# Work in Mallorca



## alecob01 (Feb 28, 2009)

Hi all,

At the risk of identifying myself as clearly not knowing the score, I wondered if anyone has a view of the following: is it plausible to rent a large house in (for example) Mallorca and then run it as a B&B within the terms of the rental agreement? Or, to phrase the question another way, is there a way to run a B&B or small hotel without shelling out 500k EUR in order to buy one? 

Thanks
Alex


----------



## jojo (Sep 20, 2007)

alecob01 said:


> Hi all,
> 
> At the risk of identifying myself as clearly not knowing the score, I wondered if anyone has a view of the following: is it plausible to rent a large house in (for example) Mallorca and then run it as a B&B within the terms of the rental agreement? Or, to phrase the question another way, is there a way to run a B&B or small hotel without shelling out 500k EUR in order to buy one?
> 
> ...


Most rental agreements I´ve come across have a clause that states the premises must not be used for commercial purposes. Also I think you´d have problems with insurances and regulations etc....

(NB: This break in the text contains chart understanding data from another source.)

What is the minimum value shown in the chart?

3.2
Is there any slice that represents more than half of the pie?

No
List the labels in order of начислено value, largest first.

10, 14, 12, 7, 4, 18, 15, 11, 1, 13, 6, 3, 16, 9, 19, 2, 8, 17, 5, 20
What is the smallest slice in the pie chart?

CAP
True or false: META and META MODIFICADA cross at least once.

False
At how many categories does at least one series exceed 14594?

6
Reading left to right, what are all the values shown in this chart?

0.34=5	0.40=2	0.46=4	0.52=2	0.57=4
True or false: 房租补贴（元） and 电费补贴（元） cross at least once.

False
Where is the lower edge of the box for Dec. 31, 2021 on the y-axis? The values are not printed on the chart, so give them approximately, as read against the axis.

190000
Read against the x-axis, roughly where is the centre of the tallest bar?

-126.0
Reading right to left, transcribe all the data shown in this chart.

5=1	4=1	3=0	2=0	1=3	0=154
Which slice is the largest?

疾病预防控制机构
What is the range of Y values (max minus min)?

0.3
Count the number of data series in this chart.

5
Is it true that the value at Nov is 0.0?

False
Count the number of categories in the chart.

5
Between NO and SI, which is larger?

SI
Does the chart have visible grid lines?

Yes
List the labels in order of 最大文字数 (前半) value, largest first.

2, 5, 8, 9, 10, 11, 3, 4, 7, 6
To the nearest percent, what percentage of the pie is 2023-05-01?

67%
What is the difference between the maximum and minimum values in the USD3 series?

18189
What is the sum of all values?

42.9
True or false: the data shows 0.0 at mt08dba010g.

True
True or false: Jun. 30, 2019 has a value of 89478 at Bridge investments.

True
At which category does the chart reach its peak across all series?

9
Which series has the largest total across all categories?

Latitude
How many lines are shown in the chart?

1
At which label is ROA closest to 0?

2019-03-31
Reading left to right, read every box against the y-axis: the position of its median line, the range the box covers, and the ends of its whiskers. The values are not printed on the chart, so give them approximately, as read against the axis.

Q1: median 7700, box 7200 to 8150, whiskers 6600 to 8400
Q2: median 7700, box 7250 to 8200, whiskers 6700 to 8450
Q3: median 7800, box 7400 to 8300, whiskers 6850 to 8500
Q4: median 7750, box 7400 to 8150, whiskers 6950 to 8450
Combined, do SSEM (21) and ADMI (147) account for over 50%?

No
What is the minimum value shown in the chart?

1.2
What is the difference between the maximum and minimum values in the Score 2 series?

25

Have a look at some of the commercial estate agents, they may have some rental B&Bs going.

Jo x


----------



## SteveHall (Oct 17, 2008)

If you are interested in Mallorca in specific I have a friend who is a commercial estate agent on the island.


----------



## alecob01 (Feb 28, 2009)

Steve, if you have the details that would be much appreciated. 

Alex


----------



## SteveHall (Oct 17, 2008)

alecob01 said:


> Steve, if you have the details that would be much appreciated.
> 
> Alex


Roger Swain Roger Swain "rural hotel mallorca, country hotel mallorca, estate agent mallorca, property sales mallorca, business sales mallorca, property investment opportunities worldwide,rest, unwind, relax mallorca" - Business Networking on Ecademy


----------



## alecob01 (Feb 28, 2009)

Steve, thanks. I'll contact Roger.


----------